Maintaining Site Health
The NOC team uses Catchpoint regularly as a general signal for maintaining site health. As Dan explains, the Box NOC has a difficult job. “They have to be aware of and think about so much to understand site health and recover it quickly when it's lower than acceptable. With Catchpoint, the team gets tests with detail they didn’t have previously so they can more easily get to the root of problems.”
Integration with Key Tools
By integrating Catchpoint with Wavefront and PagerDuty, Box has a complete suite of monitoring at its disposal. Box ingests Catchpoint data into Wavefront to get more robust metrics from its monitoring and application metrics tool. By feeding Catchpoint data into PagerDuty, Box can alert its NOC team to investigate platform issues and assess the duration of impact and recovery.
With Catchpoint, Box can more easily track changes in API success/failure rates and performance over time. And it has seen a dramatic improvement since using Catchpoint. “Catchpoint wasn’t the sole reason for the improvement, but it was a meaningful factor in making the case to invest more in reliability and availability and provides an objective measure that our investment is paying off,” says Dennhardt.
This expanded focus on reliability and availability triggered Box’s site reliability engineering team to implement its existing tests in Catchpoint for Box’s crucial log-in flow. Another Box team used Catchpoint when comparing vendors that do network routing to help validate its large investment.

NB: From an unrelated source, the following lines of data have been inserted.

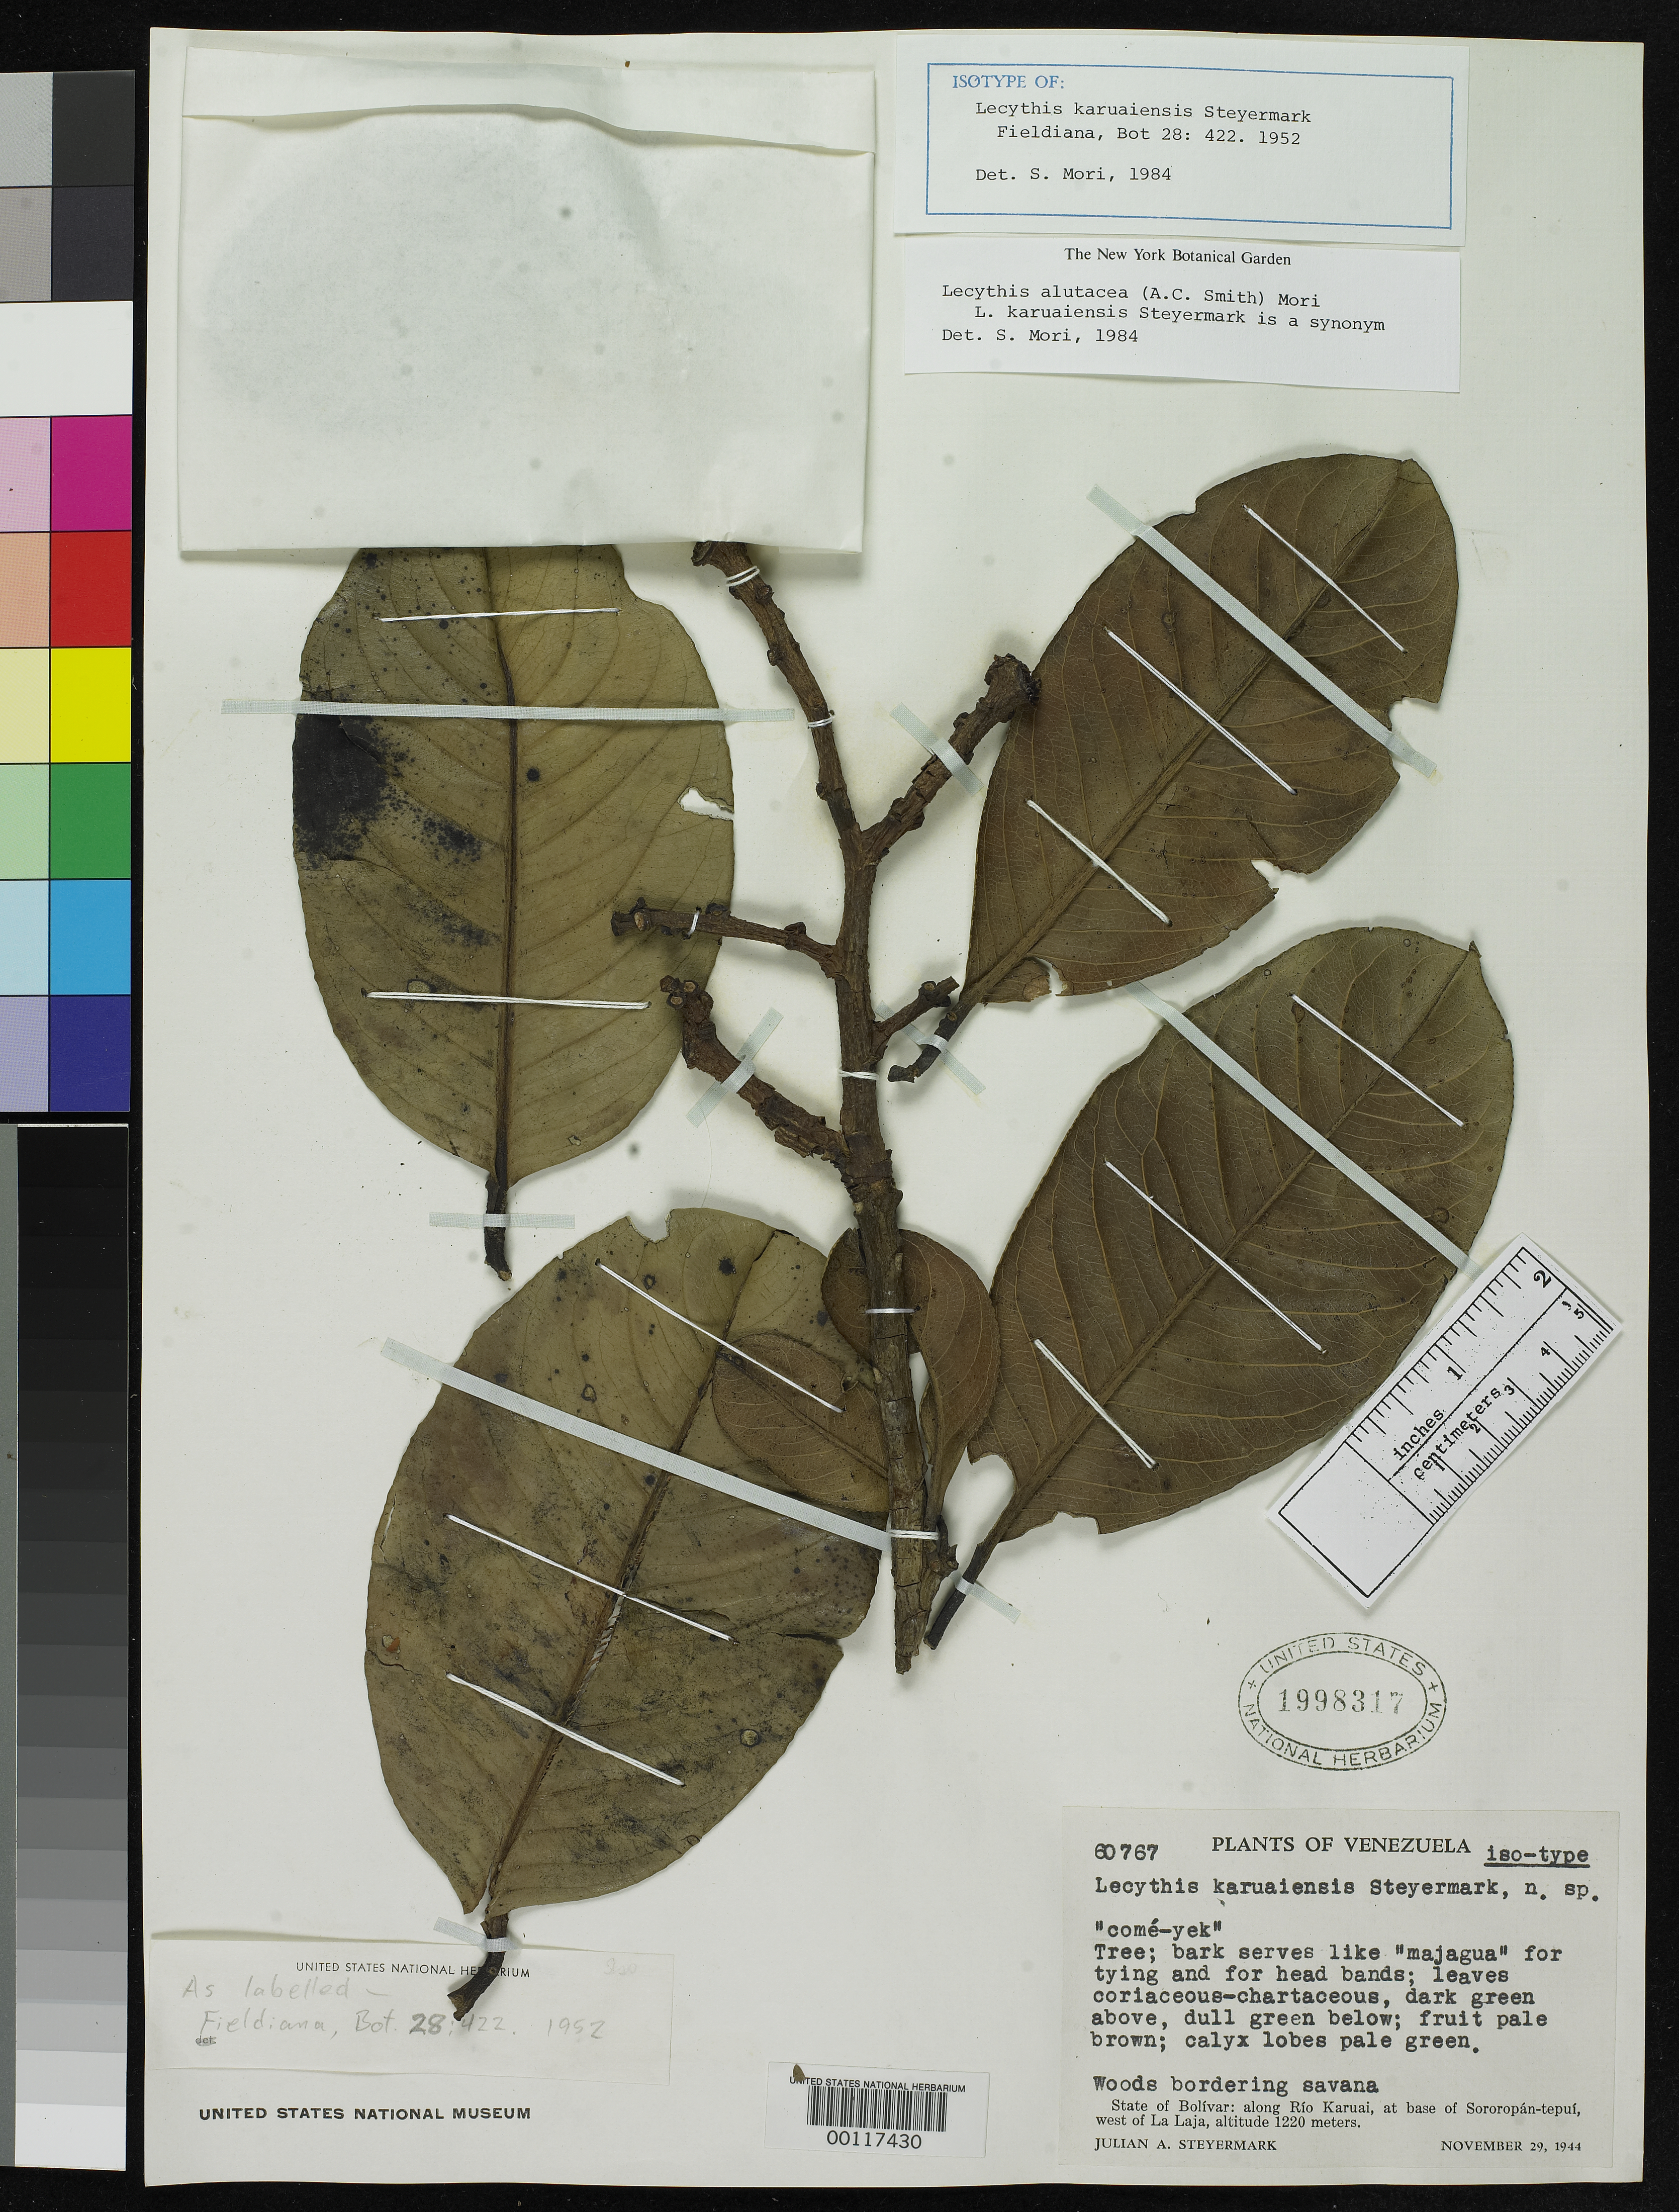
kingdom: Plantae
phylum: Tracheophyta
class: Magnoliopsida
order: Ericales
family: Lecythidaceae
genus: Lecythis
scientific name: Lecythis karuaiensis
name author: Steyerm.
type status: Isotype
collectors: J. Steyermark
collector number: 60767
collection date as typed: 29 Nov 1944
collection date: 1944-11-29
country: Venezuela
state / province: Bolivar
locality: Sororopan-Tepuibase.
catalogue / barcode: US 1998317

In the future, Box will be standardizing across the engineering teams that own slices of the Box API, such as for uploads/downloads and search. “We operate under the ‘You build It, you run it’ principle, so each API team will be running their own set of synthetic tests for their area of responsibility. We’ll standardize operational dashboards across teams so they can easily compare internal and synthetic metrics,” concludes Dennhardt.